Association of Catholics in Ireland [ACI]
Letter to the Papal Nuncio
Dear Archbishop Brown,
As members of the Steering Group of the Association of Catholics in Ireland [ACI], we are saddened by the impasse which has developed in the case of Fr. Tony Flannery. The clarifications issued by Fr. Tony since his Press Conference last Sunday, in our view, only serve to highlight the apparent intransigence of the Congregation for the Doctrine of the Faith (CDF) in its dealings with priests who express an opinion contrary to that of the Congregation.
The ACI is a new association comprised of committed Irish Catholics who are deeply concerned about the future survival of our Church. We have observed quietly, over the past decade in particular, as the reputation of our Church has been gravely undermined by one damaging revelation after another. These were revelations, in the main, connected to scandalous behaviour by priests and religious, the impact of which was significantly exacerbated by – using an extremely charitable interpretation – the extraordinary ineptitude and subservience of the Irish Hierarchy. One is tempted to pose the question where was the CDF while these scandals were being grossly mis-managed by the Irish bishops? We are not aware of an individual Irish bishop being summoned to Rome to explain his actions throughout these traumatic years for our Church.

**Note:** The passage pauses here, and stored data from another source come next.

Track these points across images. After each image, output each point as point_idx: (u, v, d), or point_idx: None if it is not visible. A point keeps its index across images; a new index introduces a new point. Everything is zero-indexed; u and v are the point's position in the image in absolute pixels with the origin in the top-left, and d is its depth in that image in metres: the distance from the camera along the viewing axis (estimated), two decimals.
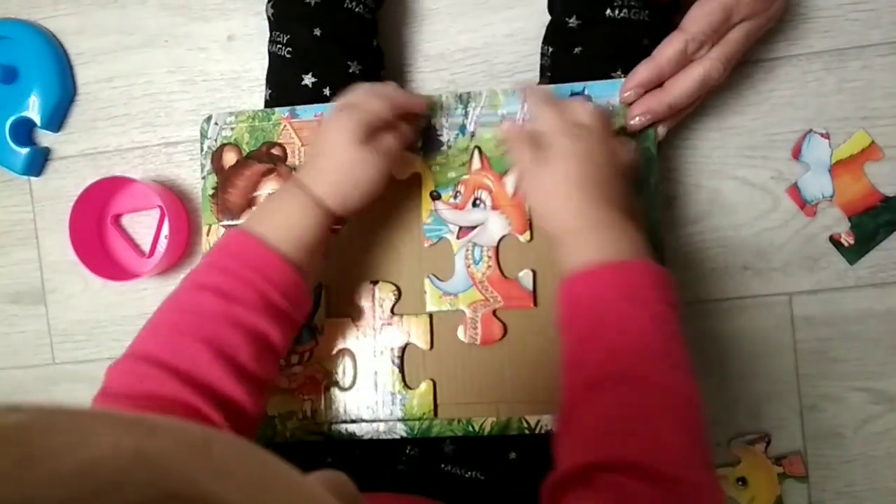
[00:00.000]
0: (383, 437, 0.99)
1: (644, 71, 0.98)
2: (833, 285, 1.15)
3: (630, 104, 0.99)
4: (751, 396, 1.17)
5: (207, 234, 1.05)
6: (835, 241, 1.15)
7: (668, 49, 0.97)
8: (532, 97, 0.95)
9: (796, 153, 1.15)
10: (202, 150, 1.06)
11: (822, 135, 1.14)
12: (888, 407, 1.15)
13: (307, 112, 1.03)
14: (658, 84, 0.99)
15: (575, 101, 0.94)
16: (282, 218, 0.89)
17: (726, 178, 1.16)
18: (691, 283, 1.17)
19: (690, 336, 1.13)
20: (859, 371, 1.15)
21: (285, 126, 1.04)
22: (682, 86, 0.98)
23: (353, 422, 1.00)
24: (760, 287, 1.17)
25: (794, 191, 1.15)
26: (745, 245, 1.16)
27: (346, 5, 1.08)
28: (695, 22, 0.97)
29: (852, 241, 1.14)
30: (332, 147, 0.90)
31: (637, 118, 0.98)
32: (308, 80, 1.08)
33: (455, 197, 0.99)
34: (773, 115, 1.15)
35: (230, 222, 1.04)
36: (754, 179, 1.16)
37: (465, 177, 1.00)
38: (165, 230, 1.28)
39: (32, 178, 1.33)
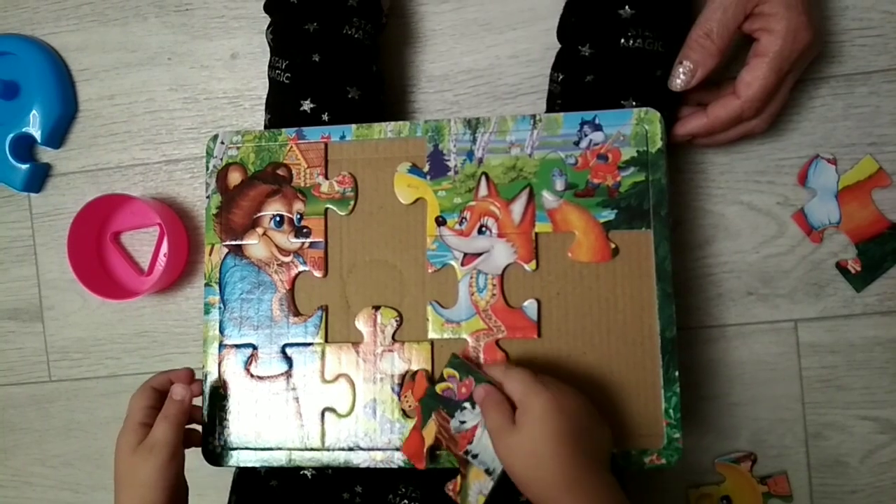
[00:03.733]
0: (380, 465, 0.98)
1: (696, 125, 1.03)
2: (839, 312, 1.14)
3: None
4: (755, 423, 1.16)
5: (210, 254, 1.03)
6: (841, 268, 1.14)
7: (723, 112, 1.01)
8: (493, 369, 0.93)
9: (803, 179, 1.14)
10: (207, 168, 1.04)
11: (828, 160, 1.13)
12: (894, 436, 1.14)
13: (314, 133, 1.02)
14: (708, 135, 1.05)
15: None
16: None
17: (732, 202, 1.15)
18: (696, 309, 1.16)
19: (694, 362, 1.13)
20: (866, 400, 1.14)
21: (292, 147, 1.03)
22: (720, 114, 1.02)
23: (349, 449, 0.99)
24: (766, 313, 1.15)
25: (801, 216, 1.14)
26: (750, 271, 1.15)
27: (345, 31, 1.07)
28: (749, 86, 0.99)
29: (859, 268, 1.13)
30: (118, 463, 0.95)
31: (677, 137, 1.04)
32: (307, 105, 1.07)
33: (461, 223, 0.98)
34: (779, 141, 1.14)
35: (233, 242, 1.03)
36: (760, 204, 1.15)
37: (472, 203, 0.99)
38: (165, 248, 1.27)
39: (32, 195, 1.32)
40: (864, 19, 1.13)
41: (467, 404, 0.92)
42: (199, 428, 1.02)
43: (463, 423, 0.91)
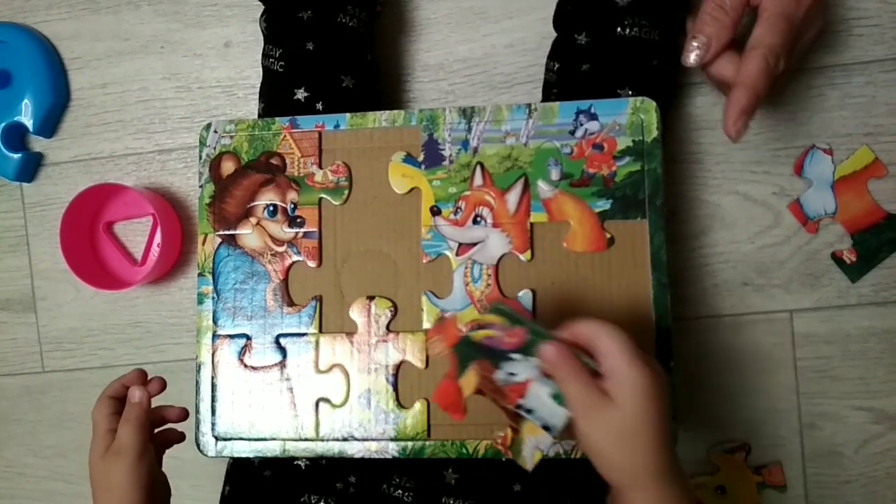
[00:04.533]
0: (374, 456, 0.97)
1: (741, 97, 0.94)
2: (834, 303, 1.14)
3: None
4: (749, 414, 1.16)
5: (203, 244, 1.03)
6: (837, 259, 1.13)
7: (751, 67, 0.94)
8: (579, 323, 0.81)
9: (799, 169, 1.14)
10: (200, 157, 1.04)
11: (824, 150, 1.13)
12: (889, 426, 1.14)
13: (307, 122, 1.02)
14: (756, 105, 0.95)
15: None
16: None
17: (728, 193, 1.15)
18: (691, 299, 1.16)
19: (690, 352, 1.13)
20: (860, 390, 1.14)
21: (285, 136, 1.02)
22: (752, 72, 0.95)
23: (344, 439, 0.98)
24: (761, 303, 1.15)
25: (797, 207, 1.14)
26: (746, 261, 1.15)
27: (339, 20, 1.07)
28: (763, 37, 0.95)
29: (854, 259, 1.13)
30: (90, 469, 0.95)
31: (736, 126, 0.95)
32: (300, 94, 1.06)
33: (455, 213, 0.98)
34: (776, 131, 1.14)
35: (226, 232, 1.02)
36: (756, 195, 1.15)
37: (467, 193, 0.98)
38: (158, 238, 1.26)
39: (24, 184, 1.31)
40: (861, 9, 1.13)
41: (516, 355, 0.81)
42: (176, 426, 1.02)
43: (512, 374, 0.80)
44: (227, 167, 1.03)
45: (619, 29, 1.01)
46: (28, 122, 1.28)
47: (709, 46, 0.97)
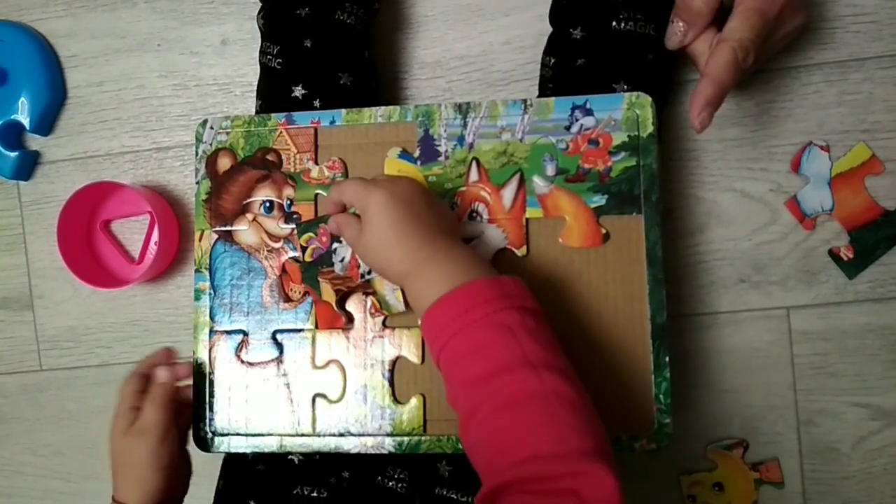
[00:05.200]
0: (371, 451, 0.97)
1: (705, 90, 0.95)
2: (831, 300, 1.14)
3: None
4: (747, 410, 1.16)
5: (199, 240, 1.03)
6: (834, 255, 1.13)
7: (718, 60, 0.95)
8: (329, 195, 0.96)
9: (796, 166, 1.13)
10: (197, 154, 1.04)
11: (821, 147, 1.13)
12: (886, 423, 1.14)
13: (303, 118, 1.02)
14: (722, 97, 0.97)
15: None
16: None
17: (725, 190, 1.15)
18: (688, 296, 1.16)
19: (687, 349, 1.13)
20: (857, 386, 1.14)
21: (281, 132, 1.02)
22: (717, 65, 0.96)
23: (340, 435, 0.98)
24: (758, 300, 1.15)
25: (794, 204, 1.14)
26: (743, 258, 1.15)
27: (337, 17, 1.07)
28: (734, 30, 0.96)
29: (851, 256, 1.13)
30: (111, 446, 0.98)
31: (700, 117, 0.96)
32: (298, 91, 1.06)
33: (451, 208, 0.98)
34: (772, 128, 1.14)
35: (223, 228, 1.02)
36: (753, 192, 1.15)
37: (462, 188, 0.98)
38: (155, 236, 1.26)
39: (21, 183, 1.31)
40: (858, 5, 1.13)
41: (335, 244, 0.98)
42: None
43: (342, 259, 0.98)
44: (224, 163, 1.03)
45: (614, 23, 1.01)
46: (25, 120, 1.28)
47: (686, 32, 0.99)
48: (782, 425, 1.15)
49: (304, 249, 0.99)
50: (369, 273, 0.97)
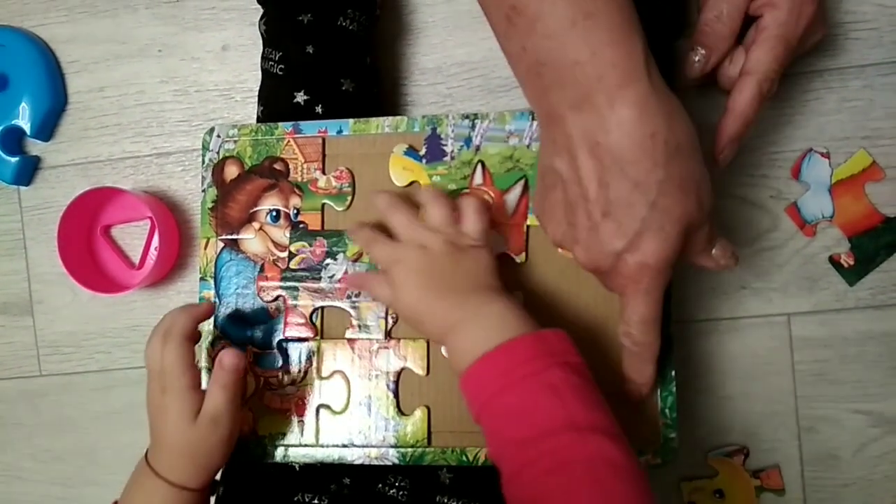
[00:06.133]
0: (374, 462, 0.98)
1: (731, 125, 0.95)
2: (832, 307, 1.14)
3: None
4: (747, 417, 1.16)
5: (205, 248, 1.03)
6: (834, 262, 1.14)
7: (743, 96, 0.95)
8: (378, 200, 0.96)
9: (796, 172, 1.14)
10: (203, 162, 1.04)
11: (822, 154, 1.13)
12: (887, 430, 1.14)
13: (310, 128, 1.02)
14: (747, 131, 0.96)
15: (390, 210, 0.95)
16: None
17: (725, 196, 1.15)
18: (688, 302, 1.16)
19: (687, 355, 1.13)
20: (858, 393, 1.15)
21: (289, 141, 1.02)
22: (743, 101, 0.95)
23: (343, 446, 0.98)
24: (758, 307, 1.16)
25: (794, 210, 1.14)
26: (743, 264, 1.15)
27: (339, 23, 1.07)
28: (759, 62, 0.95)
29: (852, 262, 1.13)
30: (173, 431, 0.92)
31: (724, 154, 0.96)
32: (300, 97, 1.06)
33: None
34: (772, 134, 1.14)
35: (229, 237, 1.02)
36: (753, 198, 1.15)
37: (466, 191, 0.98)
38: (156, 242, 1.26)
39: (21, 188, 1.31)
40: (858, 12, 1.13)
41: (328, 260, 0.99)
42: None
43: (332, 276, 1.00)
44: (231, 172, 1.03)
45: None
46: (25, 125, 1.27)
47: (708, 58, 0.98)
48: (783, 432, 1.16)
49: (291, 256, 1.00)
50: (357, 296, 0.99)
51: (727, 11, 0.96)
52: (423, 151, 1.00)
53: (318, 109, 1.06)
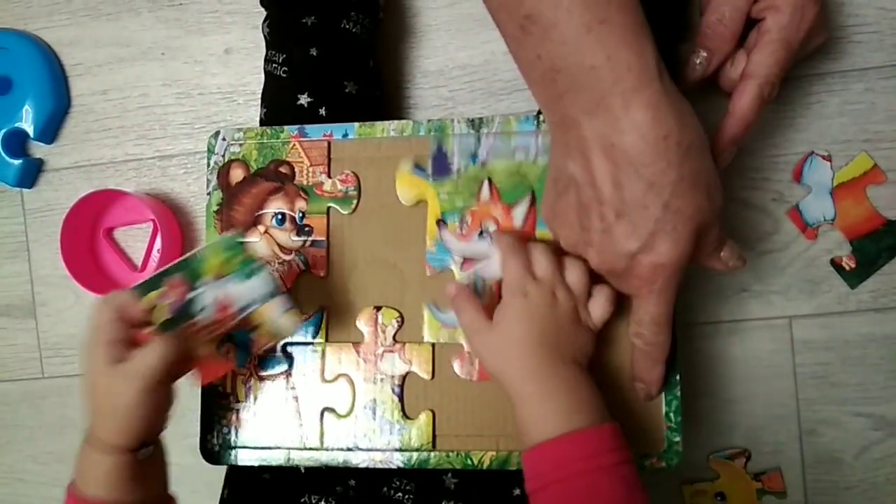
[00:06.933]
0: (379, 466, 0.98)
1: (732, 128, 0.95)
2: (834, 309, 1.15)
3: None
4: (749, 420, 1.17)
5: None
6: (836, 265, 1.14)
7: (744, 99, 0.95)
8: (499, 243, 0.94)
9: (798, 175, 1.14)
10: (209, 165, 1.04)
11: (823, 157, 1.13)
12: (889, 432, 1.15)
13: (316, 131, 1.02)
14: (746, 134, 0.97)
15: (541, 249, 0.92)
16: (92, 474, 0.90)
17: (727, 199, 1.14)
18: (690, 305, 1.16)
19: (689, 358, 1.14)
20: (860, 396, 1.15)
21: (294, 144, 1.02)
22: (744, 104, 0.95)
23: (348, 450, 0.99)
24: (760, 310, 1.16)
25: (796, 213, 1.14)
26: (744, 267, 1.15)
27: (342, 26, 1.07)
28: (760, 65, 0.95)
29: (854, 265, 1.14)
30: (90, 381, 0.89)
31: (723, 156, 0.96)
32: (304, 99, 1.06)
33: (461, 226, 0.98)
34: (774, 137, 1.15)
35: None
36: (755, 201, 1.15)
37: (474, 206, 0.98)
38: (158, 244, 1.26)
39: (24, 190, 1.31)
40: (860, 16, 1.13)
41: (191, 293, 0.91)
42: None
43: (204, 307, 0.91)
44: (237, 175, 1.03)
45: None
46: (29, 128, 1.27)
47: (710, 60, 0.98)
48: (785, 435, 1.16)
49: (150, 311, 0.90)
50: (247, 307, 0.92)
51: (729, 14, 0.96)
52: (429, 168, 1.00)
53: (322, 112, 1.07)
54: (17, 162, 1.28)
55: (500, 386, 0.90)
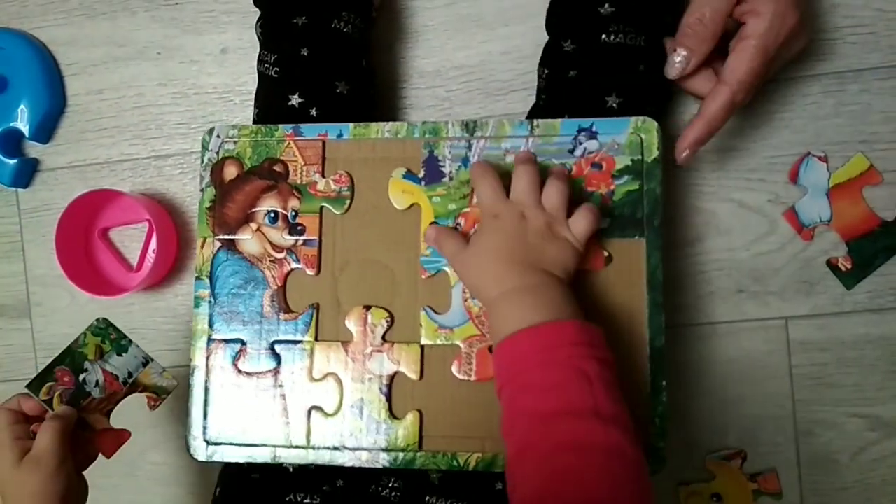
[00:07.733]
0: (365, 465, 0.97)
1: (697, 129, 0.99)
2: (830, 310, 1.14)
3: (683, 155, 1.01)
4: (745, 421, 1.16)
5: (202, 247, 1.03)
6: (832, 266, 1.14)
7: (715, 104, 0.98)
8: (474, 172, 0.97)
9: (794, 176, 1.14)
10: (202, 161, 1.04)
11: (819, 158, 1.13)
12: (884, 433, 1.14)
13: (311, 131, 1.02)
14: (711, 137, 1.00)
15: (517, 173, 0.94)
16: None
17: (723, 200, 1.15)
18: (686, 306, 1.16)
19: (685, 359, 1.13)
20: (856, 397, 1.14)
21: (289, 143, 1.02)
22: (714, 108, 0.98)
23: (335, 448, 0.98)
24: (756, 311, 1.16)
25: (792, 214, 1.14)
26: (741, 268, 1.15)
27: (334, 26, 1.07)
28: (734, 71, 0.97)
29: (850, 266, 1.13)
30: (1, 483, 0.94)
31: (684, 155, 1.00)
32: (295, 100, 1.06)
33: (455, 229, 0.98)
34: (770, 138, 1.15)
35: (226, 236, 1.02)
36: (751, 202, 1.15)
37: (467, 210, 0.98)
38: (153, 244, 1.26)
39: (20, 190, 1.31)
40: (856, 17, 1.13)
41: (81, 375, 1.02)
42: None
43: (97, 382, 1.02)
44: (230, 172, 1.03)
45: (604, 36, 1.01)
46: (24, 127, 1.27)
47: (689, 59, 0.99)
48: (781, 436, 1.16)
49: (49, 402, 1.00)
50: (130, 377, 1.03)
51: (710, 15, 0.97)
52: (421, 174, 1.00)
53: (313, 112, 1.06)
54: (12, 162, 1.28)
55: (479, 300, 0.96)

The management of Fr. Tony’s case by comparison bears all the hallmarks of the ruthless ‘efficiency’ traditionally associated with the CDF, particularly in their dealings with priests and religious who show any tendency to question the Church authorities. Many Irish Catholics who care deeply about the survival of our Church are no longer prepared to quietly accept our priests being subjected to a disciplinary process which appears to be totally lacking in any fairness and balance – the fundamental characteristics of any system of investigation which has justice as its ultimate aim. If this is an inaccurate description of the procedures used currently by the CDF in their dealing with Fr. Tony, and indeed other Irish Priests, clarification of the process being followed could contribute significantly to alleviating the anxiety felt by concerned Irish Catholics in regard to, what is perceived by many, as the unjust treatment of our priests.
We are praying and hoping that constructive dialogue between Fr. Tony and the CDF is still possible. Such dialogue, if approached in the right spirit, has the potential to resolve this impasse. We, therefore, urge you to listen to the opinions of those who have expressed views in favour of a more just approach to dealing with our priests who speak out as Fr. Tony has. As you are well aware we have a shortage of priests in our country and we can ill afford to lose the services of priests like Fr. Tony who have given a life-time of diligent and committed service to our people.
We acknowledge that your role is a very challenging one, particularly given the damage inflicted on our Church in recent decades. The consequences of this damage will not be overcome or reversed unless we all work in unison towards a new style of Church in Ireland. We as an emerging association of committed catholics are ready to play our part in the reform and renewal of the Irish Church in the years ahead in partnership with our priests and bishops. Every crisis, no matter how grave the issues involved, invariably offers opportunities for new beginnings. We believe and pray that ‘new beginnings’ will surface for our Church from a resolution of this issue.